Ballroom Dancers 1, Anti-PRC Vietnamese Protesters 0

♠ Posted by Emmanuel in , at 2/17/2014 11:31:00 AM
We can dance if we want to / We can leave protesters behind...
This has to be my favorite Southeast Asian country versus China story of the year so far: Vietnam deploys dancers to foil [anti-PRC] protests says the headline. You see, the Vietnamese have a monument dedicated to Ly Thai To--the king who moved the capital to Hanoi--in the center of the capital. Protesters have usually made a beeline for the statue to commemorate conflicts of national importance. China's invasion of Vietnam in 1979 was provoked by Vietnamese forces in turn invading Cambodia to oust the Khmer Rouge that was said to be destabilizing Vietnam.

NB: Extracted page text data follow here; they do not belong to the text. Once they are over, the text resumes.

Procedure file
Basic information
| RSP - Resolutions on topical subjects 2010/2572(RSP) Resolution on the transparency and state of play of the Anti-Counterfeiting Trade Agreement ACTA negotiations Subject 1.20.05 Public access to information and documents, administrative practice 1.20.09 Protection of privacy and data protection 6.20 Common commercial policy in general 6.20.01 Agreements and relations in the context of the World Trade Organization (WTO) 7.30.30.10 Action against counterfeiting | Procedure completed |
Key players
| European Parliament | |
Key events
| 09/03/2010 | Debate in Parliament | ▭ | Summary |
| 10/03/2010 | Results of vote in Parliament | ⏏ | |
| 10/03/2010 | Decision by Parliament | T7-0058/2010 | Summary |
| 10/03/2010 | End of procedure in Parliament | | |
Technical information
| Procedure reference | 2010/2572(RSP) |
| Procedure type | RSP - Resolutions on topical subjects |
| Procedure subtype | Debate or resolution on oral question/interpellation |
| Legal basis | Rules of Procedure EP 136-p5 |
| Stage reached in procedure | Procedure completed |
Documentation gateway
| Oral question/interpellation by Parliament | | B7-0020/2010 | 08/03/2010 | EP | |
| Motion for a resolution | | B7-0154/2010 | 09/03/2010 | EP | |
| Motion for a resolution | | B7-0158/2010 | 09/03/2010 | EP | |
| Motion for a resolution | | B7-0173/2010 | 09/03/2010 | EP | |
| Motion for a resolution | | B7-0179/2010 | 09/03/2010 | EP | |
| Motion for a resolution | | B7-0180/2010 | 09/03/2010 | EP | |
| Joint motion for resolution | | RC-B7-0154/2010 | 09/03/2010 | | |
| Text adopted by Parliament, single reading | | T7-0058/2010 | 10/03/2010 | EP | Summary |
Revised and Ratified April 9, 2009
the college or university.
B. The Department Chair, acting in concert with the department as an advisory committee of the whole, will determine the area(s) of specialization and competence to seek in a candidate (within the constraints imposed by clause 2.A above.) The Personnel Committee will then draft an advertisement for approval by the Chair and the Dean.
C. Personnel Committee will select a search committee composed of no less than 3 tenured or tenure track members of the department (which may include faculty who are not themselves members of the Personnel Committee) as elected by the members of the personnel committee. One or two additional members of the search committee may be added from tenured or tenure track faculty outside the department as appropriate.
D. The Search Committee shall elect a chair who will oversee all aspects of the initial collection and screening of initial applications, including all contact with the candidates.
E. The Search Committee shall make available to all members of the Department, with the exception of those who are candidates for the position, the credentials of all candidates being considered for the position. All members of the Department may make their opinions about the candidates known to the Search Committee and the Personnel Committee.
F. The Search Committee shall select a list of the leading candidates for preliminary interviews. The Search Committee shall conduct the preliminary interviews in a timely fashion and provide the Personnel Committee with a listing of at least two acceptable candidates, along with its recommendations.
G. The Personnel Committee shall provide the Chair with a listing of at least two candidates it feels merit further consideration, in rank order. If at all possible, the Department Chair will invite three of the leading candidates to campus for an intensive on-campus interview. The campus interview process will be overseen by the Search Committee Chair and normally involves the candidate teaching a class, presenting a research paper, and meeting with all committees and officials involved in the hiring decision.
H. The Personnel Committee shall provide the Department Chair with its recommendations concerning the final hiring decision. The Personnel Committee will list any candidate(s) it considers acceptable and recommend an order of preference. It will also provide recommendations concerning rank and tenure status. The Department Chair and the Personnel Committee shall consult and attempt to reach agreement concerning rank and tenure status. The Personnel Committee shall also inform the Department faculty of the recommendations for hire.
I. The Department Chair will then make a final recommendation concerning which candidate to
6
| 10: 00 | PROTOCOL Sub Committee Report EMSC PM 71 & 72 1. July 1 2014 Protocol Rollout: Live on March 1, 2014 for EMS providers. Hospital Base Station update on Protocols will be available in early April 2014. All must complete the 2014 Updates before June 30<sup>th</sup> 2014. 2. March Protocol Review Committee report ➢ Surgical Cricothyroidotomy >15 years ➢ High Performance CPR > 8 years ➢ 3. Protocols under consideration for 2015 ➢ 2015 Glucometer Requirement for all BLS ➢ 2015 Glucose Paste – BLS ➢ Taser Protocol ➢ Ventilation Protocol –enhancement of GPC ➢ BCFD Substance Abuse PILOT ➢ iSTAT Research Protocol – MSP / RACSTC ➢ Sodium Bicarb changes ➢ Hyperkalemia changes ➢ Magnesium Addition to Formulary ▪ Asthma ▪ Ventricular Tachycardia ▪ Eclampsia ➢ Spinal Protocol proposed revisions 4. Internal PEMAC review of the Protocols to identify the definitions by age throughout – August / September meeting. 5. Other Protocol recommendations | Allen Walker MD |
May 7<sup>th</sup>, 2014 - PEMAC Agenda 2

Expecting the protesters to come to Ly Thai To's statue to mark the 35th anniversary of the Sino-Vietnamese conflict, it appears Vietnam's leadership were a step ahead this year. When the protesters came, their speeches were drowned out by L-O-U-D aerobics classes [!] and the space they usually occupy was already taken up by ballroom dancing couples [!!]:
Anti-China protesters hoping to lay wreaths at a famous statue in the Vietnamese capital on Sunday were obstructed by an unusual sight of ballroom dancers and an energetic aerobics class held to a thumping sound system.
The demonstrators suspect the government deployed the dancers as a way to stop them from getting close to the statue and make their speeches inaudible. The few who tried to get close to the statue of Ly Thai To, the founder of Hanoi and a nationalist icon, were shooed away.
The protesters were marking the 35th anniversary of a bloody border war between China and Vietnam, where anger over Beijing's increasingly assertive territorial claims on islands in the South China Sea that Hanoi insists belong to it is already running high.
Outsmarted! Given the tense nature of Sino-Vietnamese relations over islands in the South China Sea, why doesn't Vietnam like using China as a whipping boy to relieve pressure?
  1. The Vietnamese still claim ostensible solidarity with their fellow communists in China, hence their reservations in airing differences in public.
  2. As the article correctly explains, while displeasure may be aimed at China, there is wariness that popular discontent can be redirected towards the Vietnamese leadership.
Apparently, these tactics are not new, either:
Nguyen Quang A, a well-known dissident, and others attending the rally in Hanoi on Sunday said the government deployed the dancers at the statue of Ly Thai To, and at another statue nearby, to prevent them gathering there. The tactic appeared to be part of a low-key approach to policing the event to avoid confrontation. There were scores of plainclothes security officers at the rally, but very few wearing uniform. Quang said he asked the dancers to stop for a few minutes but that they refused.
Whoever said apparatchiks can't be nimble on their feet?